WASHINGTON, D.C. — Two federal lawmakers re-introduced legislation on Friday that aims to boost school bus safety by requiring lap-shoulder belts and safety technology on every school bus and provide funding for them.
U.S. Sen. Tammy Duckworth (D-IL) and Rep. Steve Cohen (TN-09) re-introduced the School Bus Safety Act of 2019 (H.R. 3959), which would implement safety recommendations from the National Transportation Safety Board (NTSB) to ensure there are seat belts at every school bus seat, and that buses are equipped with safety measures such as electronic stability control (ESC) and automatic braking systems. The bill would also create a grant program to help school districts include these safety modifications on their buses.
“No parent should have to worry about the safety of their children when they get on a school bus, but school buses often lack seat belts and other basic safety equipment that every parent demands,” Duckworth said in a news release from her office. “Nothing is more important than protecting our children, which is why I’m proud to be re-introducing the School Bus Safety Act with Rep. Cohen to help prevent accidents, make accidents less severe, and implement other common-sense safety recommendations that will save lives.”

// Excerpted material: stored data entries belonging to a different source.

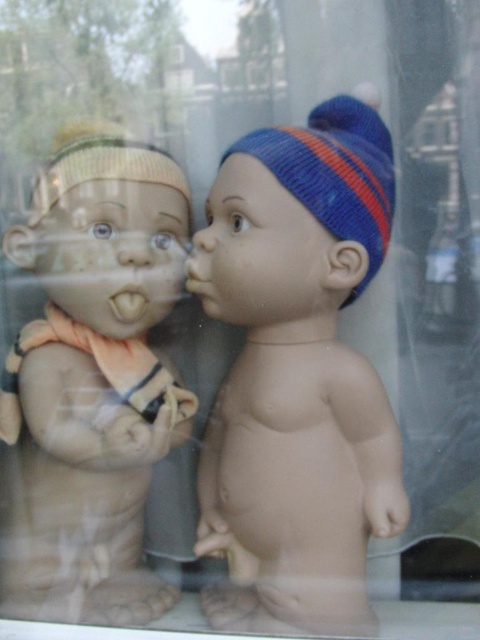
Question: Which object appears farthest from the camera in this image?

Choices:
 (A) matte plastic baby at center
 (B) knitted blue and orange hat at center
 (C) smooth beige nose at center
 (D) matte porcelain doll at left

Answer: (C)

Question: Among these objects, which one is nearest to the camera?

Choices:
 (A) matte plastic baby at center
 (B) knitted blue and orange hat at center
 (C) matte porcelain doll at left
 (D) matte plastic nose at center

Answer: (B)

Question: Does matte plastic baby at center appear under smooth beige nose at center?

Choices:
 (A) yes
 (B) no

Answer: (A)

Question: Which object is closer to the camera taking this photo?

Choices:
 (A) matte porcelain doll at left
 (B) knitted blue and orange hat at center
 (C) matte plastic nose at center

Answer: (B)

Question: Is smooth beige nose at center further to camera compared to matte plastic nose at center?

Choices:
 (A) no
 (B) yes

Answer: (B)

Question: Is knitted blue and orange hat at center below matte plastic nose at center?

Choices:
 (A) yes
 (B) no

Answer: (B)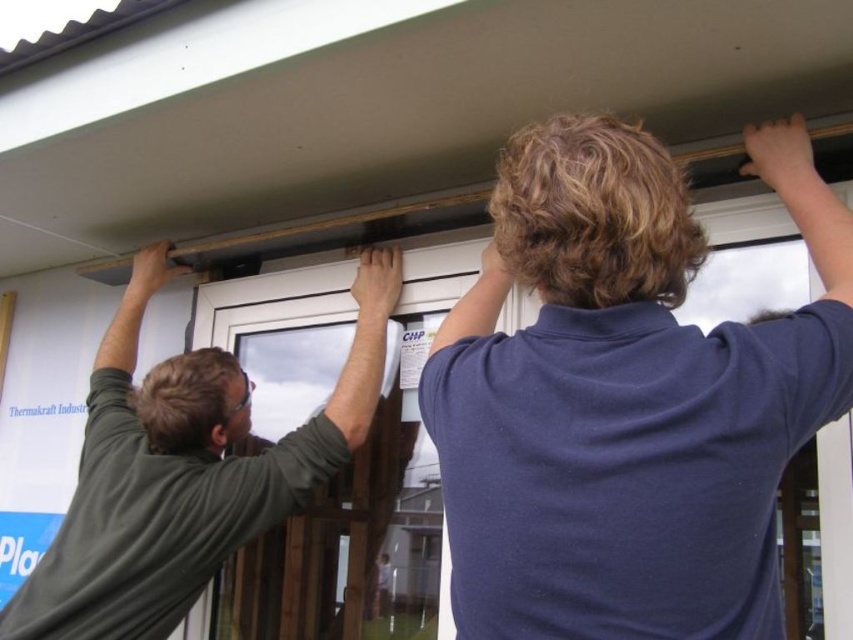
Consider the image. You are a safety inspector observing the construction workers. Which worker is closer to you, the dark blue shirt at upper center or the dark green shirt at upper left?

The dark blue shirt at upper center is closer to you because it is positioned in front of the dark green shirt at upper left.

From the picture: You are a contractor assessing the height of two workers holding a plank. The workers are wearing a dark blue shirt at upper center and a dark green shirt at upper left. Which worker is shorter?

The dark blue shirt at upper center is shorter than the dark green shirt at upper left, so the worker in the dark blue shirt at upper center is shorter.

“There’s no more precious cargo than school-aged children entrusted by their parents for a ride to school to get a good education,” Cohen said in a news release issued by his office. “The common-sense measures called for in this legislation will save young lives. I am pleased to re-introduce this legislation with Sen. Duckworth to make school buses across the country safer while helping often financially strapped school districts modify their school bus fleets. We’ve seen too many deaths in school bus accidents in Tennessee and elsewhere and it’s past time we act to save young lives.”

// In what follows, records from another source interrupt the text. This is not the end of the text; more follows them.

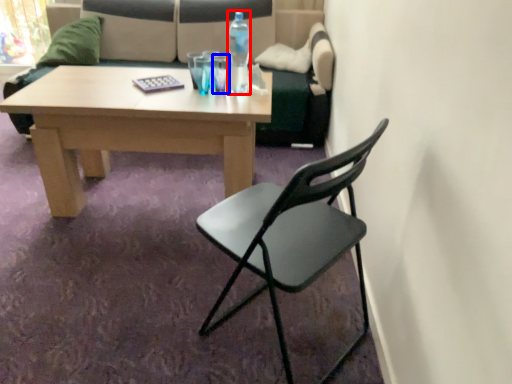
Question: Which point is further to the camera, bottle (highlighted by a red box) or coffee cup (highlighted by a blue box)?

Choices:
 (A) bottle
 (B) coffee cup

Answer: (B)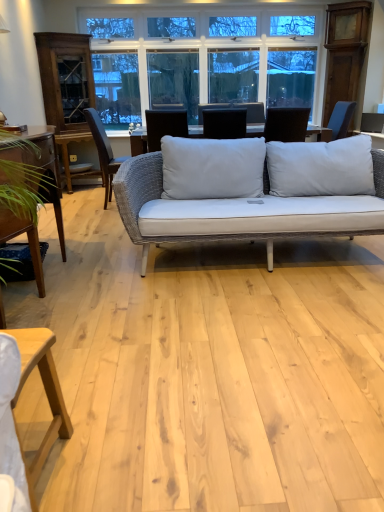
You are a GUI agent. You are given a task and a screenshot of the screen. Output one action in this format:
    pyautogui.click(x=<x>, y=<y>)
    Task: Click on the vacant area that is situated to the right of light wood table at lower left, acting as the second table starting from the left
    This screenshot has height=512, width=384.
    Given the screenshot: What is the action you would take?
    pyautogui.click(x=103, y=467)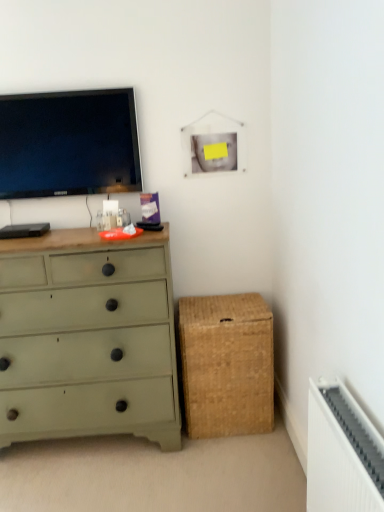
At what (x,y) coordinates should I click in order to perform the action: click on matte black tv at upper left. Please return your answer as a coordinate pair (x, y). The height and width of the screenshot is (512, 384). Looking at the image, I should click on (69, 144).

Describe the element at coordinates (87, 338) in the screenshot. I see `green painted wood chest of drawers at left` at that location.

Describe the element at coordinates (227, 365) in the screenshot. I see `braided wicker storage box at lower right` at that location.

What are the coordinates of `matte black tv at upper left` in the screenshot? It's located at (69, 144).

Is matte black tv at upper left touching braided wicker storage box at lower right?

No, matte black tv at upper left is not beside braided wicker storage box at lower right.

Which is more to the right, matte black tv at upper left or braided wicker storage box at lower right?

From the viewer's perspective, braided wicker storage box at lower right appears more on the right side.

Does matte black tv at upper left have a lesser height compared to braided wicker storage box at lower right?

Yes, matte black tv at upper left is shorter than braided wicker storage box at lower right.

Can we say matte black tv at upper left lies outside braided wicker storage box at lower right?

Indeed, matte black tv at upper left is completely outside braided wicker storage box at lower right.

Consider the image. Which point is more forward, (139, 422) or (2, 146)?

The point (139, 422) is more forward.

Is green painted wood chest of drawers at left located outside matte black tv at upper left?

green painted wood chest of drawers at left is positioned outside matte black tv at upper left.

Could you tell me if green painted wood chest of drawers at left is turned towards matte black tv at upper left?

No, green painted wood chest of drawers at left is not aimed at matte black tv at upper left.

Does green painted wood chest of drawers at left appear on the right side of braided wicker storage box at lower right?

In fact, green painted wood chest of drawers at left is to the left of braided wicker storage box at lower right.

Is point (124, 357) positioned behind point (267, 379)?

No, it is in front of (267, 379).

In the scene shown: Choose the correct answer: Is green painted wood chest of drawers at left inside braided wicker storage box at lower right or outside it?

green painted wood chest of drawers at left exists outside the volume of braided wicker storage box at lower right.

Can green painted wood chest of drawers at left be found inside braided wicker storage box at lower right?

No, braided wicker storage box at lower right does not contain green painted wood chest of drawers at left.

Is braided wicker storage box at lower right oriented towards green painted wood chest of drawers at left?

No, braided wicker storage box at lower right is not oriented towards green painted wood chest of drawers at left.

Can you confirm if braided wicker storage box at lower right is taller than green painted wood chest of drawers at left?

Incorrect, the height of braided wicker storage box at lower right is not larger of that of green painted wood chest of drawers at left.

In the scene shown: Looking at their sizes, would you say matte black tv at upper left is wider or thinner than green painted wood chest of drawers at left?

Clearly, matte black tv at upper left has less width compared to green painted wood chest of drawers at left.

Does matte black tv at upper left come in front of green painted wood chest of drawers at left?

No.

The School Bus Safety Act would also require the U.S. Department of Transportation to issue rules requiring all school buses include:
• An event data recorder (EDR) that can record pre- and post-crash data, driver inputs, and restraint usage and when a collision occurs.
• A fire suppression system that, at minimum, addresses engine fires.

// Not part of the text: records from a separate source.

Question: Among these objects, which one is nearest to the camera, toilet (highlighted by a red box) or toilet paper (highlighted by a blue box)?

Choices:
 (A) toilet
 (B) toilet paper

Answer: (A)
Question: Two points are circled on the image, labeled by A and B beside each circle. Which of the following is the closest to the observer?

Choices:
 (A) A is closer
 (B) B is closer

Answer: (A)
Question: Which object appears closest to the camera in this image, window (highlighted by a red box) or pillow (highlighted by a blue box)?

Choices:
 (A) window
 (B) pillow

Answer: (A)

• A firewall that prohibits hazardous quantities of gas or flame from passing through the engine compartment to the passenger compartment.
If it passes, the bill’s requirements would go into effect one year after its enactment.
As SBF previously reported, the bill was initially introduced by Cohen as the “Bring Enhanced Liability in Transportation for Students (BELTS) Act” soon after the Nov. 21, 2016 school bus crash in Chattanooga, Tenn., in which six students were killed and more than 20 were injured.
As with the current legislation, the initial bill had called for grants to buy new school buses with the three-point restraints or to retrofit existing buses with them. The previous bill also would have created federal grants to equip school buses with motion-activated detection systems; directed the U.S. secretary of transportation to withhold 10% of a state’s federal-aid highway funds if it hadn’t enacted a law requiring background checks before hiring school bus drivers; and impose a highway funding penalty on states that didn’t enact or enforce a law imposing specified first-offense and second-offense penalties for motorists found guilty of illegally passing a stopped school bus.